PS. I wonder how many in the European Union Parliament have asked what would be my first question if I had been elected a first time EU parliamentarian?


May 26, 2019

What if Robert Smith had asked the college and its professors for some assistance in paying off the student debts?

Sir, I refer Andrew Edgecliffe-Johnson story on billionaire Robert Smith announcing during a graduation ceremony that he would pay off the for many students enormous debt. “Philanthropist with a gift for surprise” May 25

Indeed, it was a great initiative, at least for the fortunate students but, to evaluate its full significance, you would have to know what assets Smith had to sell, or what services he could not buy, in order to pay off those debts.

But, that said, had Robert Smith said he’d pay off 85% of all graduating Morehouse College’s students’ debts, if only their professors and that college, those who got all the money from that student debt, paid off the other 15%, that could really have been a game changer. 


May 25, 2019

The risk weighted bank capital requirements, is just a lean and mean “regression to the mean” machine.

Sir, Tim Harford when discussing luck and reversal of fortunes, holds that genius followed by mediocrity [is] likely a “regression to the mean”, or in simple terms, a return to business as usual. “It can be hard to discern luck from judgment” May 25.

Indeed, but sometimes that reversal to the mean, has nothing to do with such mystical issues as luck, but is a direct consequence of a distortion. 

As I have often written to FT about, allowing banks regulatory privileges when financing what’s perceived as safe, like sovereigns or houses, will result in too much financing of the safe, which will cause “the safe”, sooner or later to revert to become very risky.

In the same vein, those who without correcting for a crisis are now considered triumphant, like ECB’s Mario Draghi, only because they’ve managed to kick a crisis-can forward, will one day be held much accountable, when that crisis can rolls back on some, as it sure must.


May 23, 2019

Entrepreneurs should, as an absolute minimum, have the same chance for entrepreneurship than the State.

Sir, with much lower capital requirements for banks when lending to the sovereign than when lending to citizens, regulators de facto indicate they believe bureaucrats know better what to do with credit they are not personally responsible for, than entrepreneurs. And with that they are subsidizing sovereign borrowing paid by less access to bank credit for the private sector.

That is why I strongly oppose when Mariana Mazzucato opines: “The UK doesn’t lack strong economic foundations; it lacks investment opportunities… the entire government, particularly the Treasury… rather than obsessing about the fiscal deficit has to put innovation at the centre of how it thinks about economic growth [and] set bold and strategic goals.” “British industry needs its own version of the moon shot”, May 23.

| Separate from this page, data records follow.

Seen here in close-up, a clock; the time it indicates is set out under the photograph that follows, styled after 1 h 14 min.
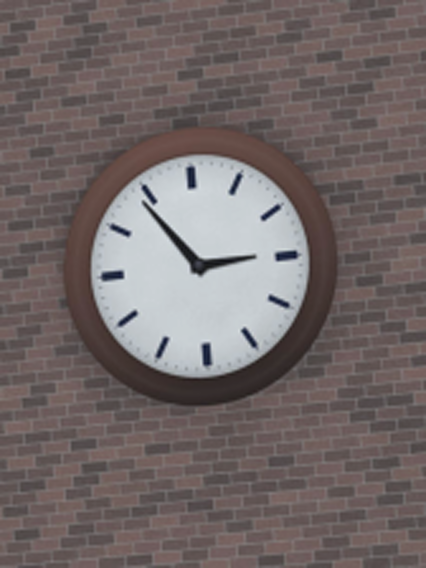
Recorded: 2 h 54 min
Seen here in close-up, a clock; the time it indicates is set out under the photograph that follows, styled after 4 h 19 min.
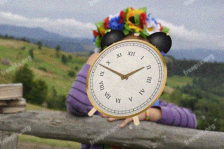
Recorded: 1 h 48 min
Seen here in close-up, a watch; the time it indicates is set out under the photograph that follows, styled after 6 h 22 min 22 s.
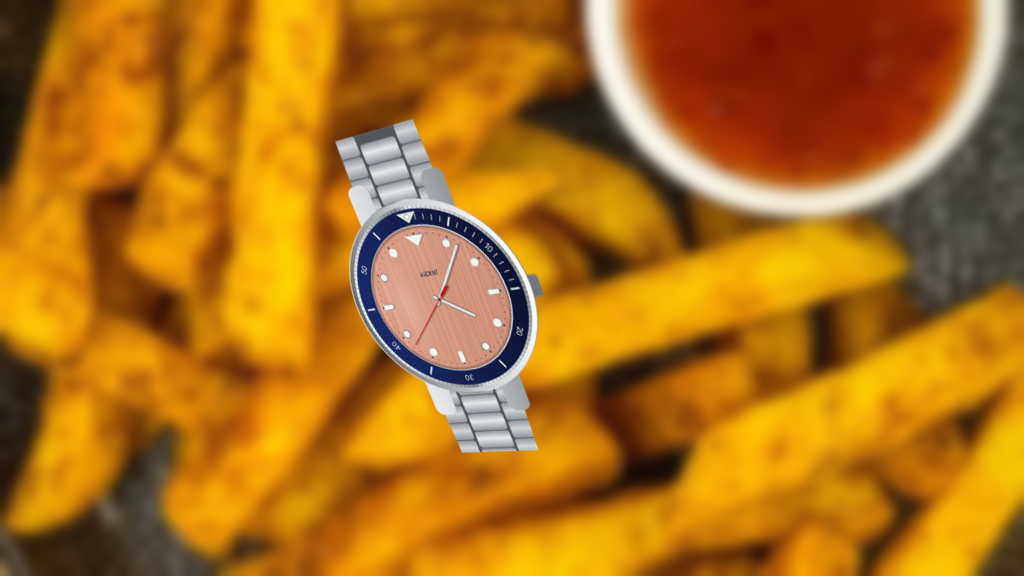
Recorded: 4 h 06 min 38 s
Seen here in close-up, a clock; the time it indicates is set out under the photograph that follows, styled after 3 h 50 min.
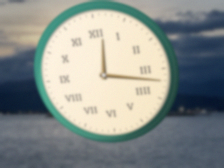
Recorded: 12 h 17 min
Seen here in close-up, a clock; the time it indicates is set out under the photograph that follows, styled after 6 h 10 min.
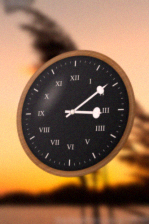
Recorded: 3 h 09 min
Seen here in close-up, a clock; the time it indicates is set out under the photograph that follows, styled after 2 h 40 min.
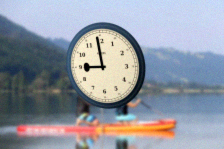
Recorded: 8 h 59 min
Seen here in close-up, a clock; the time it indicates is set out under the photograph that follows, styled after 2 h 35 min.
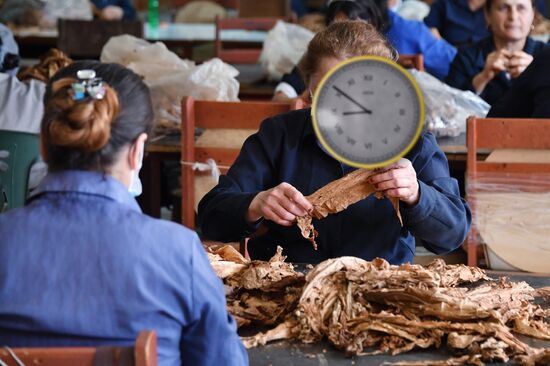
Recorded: 8 h 51 min
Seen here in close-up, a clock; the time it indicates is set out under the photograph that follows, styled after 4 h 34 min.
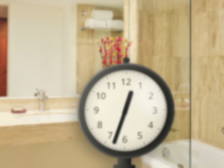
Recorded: 12 h 33 min
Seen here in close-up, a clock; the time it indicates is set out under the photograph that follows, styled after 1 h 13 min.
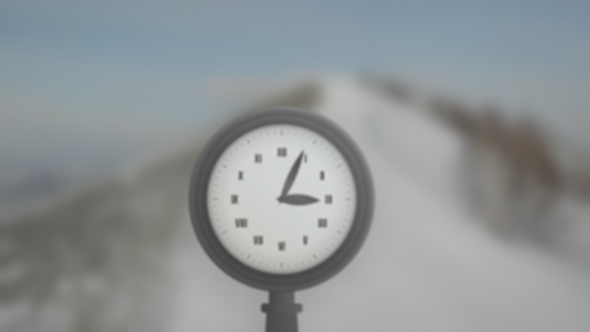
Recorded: 3 h 04 min
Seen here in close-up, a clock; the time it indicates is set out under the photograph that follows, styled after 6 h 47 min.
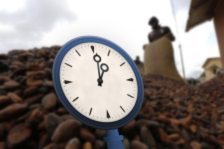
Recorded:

Sir, way before the government takes on moon shot project, something which I absolutely do not oppose, we must clear away the regulatory distortion which impedes the market sending the correct signals on the costs of public debt, and gives entrepreneurs, as a minimum, an equal chance to have their risk adjusted interest payment offers accepted by banks, so that they too can do their own moon shots.


May 22, 2019

Why are tariffs on trade with others, worse than tariffs on access to bank credit for your own?

Sir, I refer to Martin Wolf’s spirited defense of free trade and not less spirited attack on Donald Trump for having turned the US into “a rogue superpower, hostile, among many other things, to the fundamental norms of a trading system based on multilateral agreement and binding rules.” “The US-China clash challenges the world” May 22.

Do I disagree? Not really, except noting that at least Trump follows the instinct to protect his own.

But where was/is Martin Wolf when bank regulators, for instance, with Basel II, require banks to hold 8% in capital when lending to their own unrated entrepreneurs, but allow his banks to lend to any other sovereign AAA to AA rated against no capital at all, or to any other foreign AAA to AA rated entrepreneur against only 1.6% in capital?

Sir, anyone who argues those differences in capital requirements are not de facto tariffs on the access to bank credit, have no idea of what they are talking about.

Truth is that since trade is about today, but credit is about tomorrow, I truly believe the Basel Committee and their affiliate regulators are, with their tariffs on the access to bank credit, doing much more damage than a Donald Trump.

But of course you dare not to favor the opinion of little me over that of your own chief economic commentator.


May 20, 2019

A Universal Basic Income deserves to be implemented fast but carefully, little by little.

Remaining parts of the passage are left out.